Further more, the simple usage of atomic operations is introduced to allow the implementation of lock-free algorithms and therefore a more performance conscious way of programming.

서론입니다. 중요하지 않은 내용은 날려버립시다. 뭐, 그래도 대부분 아는 내용입니다. C++11로 오기 이전에는 쓰레드 구현은 라이브러리로만 가능했고 이는 C++11이전에는 언어적으로 싱글 쓰레드(single threaded)를 지원했다는 점, 새로운 메모리 모델(memory model)과 함께 정확한 다중 쓰레드의 행동(behavior)이 정의되었다는 내용입니다. 또한 Part 1에서 설명했던 lock을 사용하지 않은 원자적 연산 프로그래밍을 지원한다는 내용입니다.

이 자료(paper)에서는 왜 메모리 모델(memory model)이 등장했는지에 대해 설명하고 있습니다. 순서는 아래와 같습니다.

The model is first explained with all ①atomic operations to execute sequentially consistent, followed by the ②enhanced model with atomic operations to relax the sequential consistency guarantee.

②의 ‘relax’의 의미는 뒤에 가 보면 알겠지만 sequential consistency를 조금 더 유연하게 적용하겠다는 의미입니다.

지금부터 새로운 용어가 나올 텐데 굵은 글씨로 통일하겠습니다.

1. Introduction

Direct hardware support for shared-memory is a performance advantage.

아주 단순하게 생각해보면 왜 병렬 프로그래밍(parallel programming)이 인기가 많은지는 알 수 있습니다. 성능상의 이점(performance advantage)이 있기 때문일 것입니다. 여기서 shared-memory에서 중요한 요소를 메모리 모델(memory model or memory consistency model)이라고 설명합니다.

An important part in shared-memory parallelism is the memory model or memory consistency model.

The language was specified as single-threaded language.
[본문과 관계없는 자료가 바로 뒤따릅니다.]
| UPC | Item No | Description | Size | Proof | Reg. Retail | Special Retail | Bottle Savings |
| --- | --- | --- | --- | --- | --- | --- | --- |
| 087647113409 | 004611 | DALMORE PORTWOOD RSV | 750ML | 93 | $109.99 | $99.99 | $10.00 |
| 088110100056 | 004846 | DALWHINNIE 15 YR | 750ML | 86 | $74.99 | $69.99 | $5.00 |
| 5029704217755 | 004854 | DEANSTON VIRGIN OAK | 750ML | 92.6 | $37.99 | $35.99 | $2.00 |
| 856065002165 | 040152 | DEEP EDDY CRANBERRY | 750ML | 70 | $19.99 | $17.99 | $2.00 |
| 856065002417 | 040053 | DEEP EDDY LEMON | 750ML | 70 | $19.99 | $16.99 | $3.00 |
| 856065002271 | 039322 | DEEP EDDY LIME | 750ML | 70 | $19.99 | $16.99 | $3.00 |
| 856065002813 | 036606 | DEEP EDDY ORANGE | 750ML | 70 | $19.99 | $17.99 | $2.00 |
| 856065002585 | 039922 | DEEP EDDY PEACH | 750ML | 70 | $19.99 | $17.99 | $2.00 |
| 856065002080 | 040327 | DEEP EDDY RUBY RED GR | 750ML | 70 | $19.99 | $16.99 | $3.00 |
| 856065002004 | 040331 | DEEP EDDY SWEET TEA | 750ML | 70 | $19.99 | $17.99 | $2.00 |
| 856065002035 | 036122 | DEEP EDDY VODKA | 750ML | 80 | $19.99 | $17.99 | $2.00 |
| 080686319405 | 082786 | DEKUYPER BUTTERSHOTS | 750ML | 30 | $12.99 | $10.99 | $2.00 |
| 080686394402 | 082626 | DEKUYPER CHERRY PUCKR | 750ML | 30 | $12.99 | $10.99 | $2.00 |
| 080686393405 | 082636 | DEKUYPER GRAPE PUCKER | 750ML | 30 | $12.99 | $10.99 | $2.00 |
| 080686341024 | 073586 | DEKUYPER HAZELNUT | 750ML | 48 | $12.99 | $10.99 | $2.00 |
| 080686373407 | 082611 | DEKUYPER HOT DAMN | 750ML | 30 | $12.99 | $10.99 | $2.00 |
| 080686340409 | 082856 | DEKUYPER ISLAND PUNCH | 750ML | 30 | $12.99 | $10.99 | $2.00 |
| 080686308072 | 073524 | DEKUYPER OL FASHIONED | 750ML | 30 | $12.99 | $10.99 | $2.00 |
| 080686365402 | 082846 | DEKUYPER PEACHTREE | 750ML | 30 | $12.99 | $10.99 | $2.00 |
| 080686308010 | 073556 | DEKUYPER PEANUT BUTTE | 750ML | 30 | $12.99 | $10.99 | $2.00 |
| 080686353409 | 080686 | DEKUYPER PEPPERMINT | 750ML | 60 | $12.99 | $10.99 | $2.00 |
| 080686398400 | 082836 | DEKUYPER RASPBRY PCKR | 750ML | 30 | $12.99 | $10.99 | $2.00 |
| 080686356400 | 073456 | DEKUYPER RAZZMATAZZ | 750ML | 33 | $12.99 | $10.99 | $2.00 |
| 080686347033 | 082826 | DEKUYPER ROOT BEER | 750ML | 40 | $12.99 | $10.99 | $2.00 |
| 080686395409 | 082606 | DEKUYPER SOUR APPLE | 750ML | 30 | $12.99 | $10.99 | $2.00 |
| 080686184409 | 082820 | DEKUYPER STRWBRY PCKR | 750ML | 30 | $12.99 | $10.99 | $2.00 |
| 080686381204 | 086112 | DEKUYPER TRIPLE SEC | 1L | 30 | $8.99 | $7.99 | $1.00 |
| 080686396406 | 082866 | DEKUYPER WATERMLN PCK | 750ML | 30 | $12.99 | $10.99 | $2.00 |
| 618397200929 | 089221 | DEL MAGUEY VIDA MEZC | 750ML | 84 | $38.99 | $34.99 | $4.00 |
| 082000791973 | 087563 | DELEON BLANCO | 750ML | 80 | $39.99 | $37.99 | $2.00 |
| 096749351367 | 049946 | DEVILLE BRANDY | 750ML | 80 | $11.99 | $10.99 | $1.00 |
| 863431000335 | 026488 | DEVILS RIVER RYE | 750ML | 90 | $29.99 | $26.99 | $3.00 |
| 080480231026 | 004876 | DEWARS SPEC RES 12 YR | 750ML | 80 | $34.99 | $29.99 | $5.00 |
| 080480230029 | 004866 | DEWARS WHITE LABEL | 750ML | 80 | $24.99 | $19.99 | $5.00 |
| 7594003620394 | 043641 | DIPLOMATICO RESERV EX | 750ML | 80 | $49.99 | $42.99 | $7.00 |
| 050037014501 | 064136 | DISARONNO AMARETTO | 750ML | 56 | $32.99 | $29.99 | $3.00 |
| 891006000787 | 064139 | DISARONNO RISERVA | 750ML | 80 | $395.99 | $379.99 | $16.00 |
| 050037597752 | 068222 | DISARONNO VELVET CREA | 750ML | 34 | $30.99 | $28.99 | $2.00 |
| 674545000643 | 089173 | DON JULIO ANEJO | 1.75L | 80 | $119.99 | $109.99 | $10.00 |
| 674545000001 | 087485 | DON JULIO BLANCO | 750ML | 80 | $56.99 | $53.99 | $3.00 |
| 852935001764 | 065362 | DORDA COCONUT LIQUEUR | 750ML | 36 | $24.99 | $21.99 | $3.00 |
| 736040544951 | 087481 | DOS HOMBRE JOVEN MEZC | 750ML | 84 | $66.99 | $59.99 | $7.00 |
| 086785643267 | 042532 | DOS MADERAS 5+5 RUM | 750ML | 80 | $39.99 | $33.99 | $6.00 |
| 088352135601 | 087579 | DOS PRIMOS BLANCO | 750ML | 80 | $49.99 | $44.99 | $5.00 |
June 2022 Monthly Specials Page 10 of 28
The execution of multi-threaded applications, programmed with a single-threaded-defined language and a library for threading support, was based on an agreement between compiler and hardware. This also affected the portability. With the new C++11 standard, threading support is a part of the language specification and a memory model is defined. This gives a guaranteed behavior in multi-threaded programs and better portability.

두 가지만 보면 됩니다. C++11 이전에서 라이브러리로 구현했던 방식은 컴파일러와 하드웨어 간의 모종의 규약(agreement)에 의존했습니다. 이건 당연히 이식성(portablity)에 영향을 줄 수밖에 없었을 겁니다. C++11 스펙에 메모리 모델이 새로 정의되면서 다중 쓰레드 프로그램에 대한 행동(behavior)이 보장되었고 이식성도 좋아졌습니다.

1.1. What is a Memory Model

여기서는 간단한 예를 들면서 왜 메모리 모델(memory model)이 필요한지 감을 잡아봅시다.

When multiple threads can access the same memory location in parallel, it must be specified which set of values a read can return. A memory model species concurrency semantics in shared-memory programs.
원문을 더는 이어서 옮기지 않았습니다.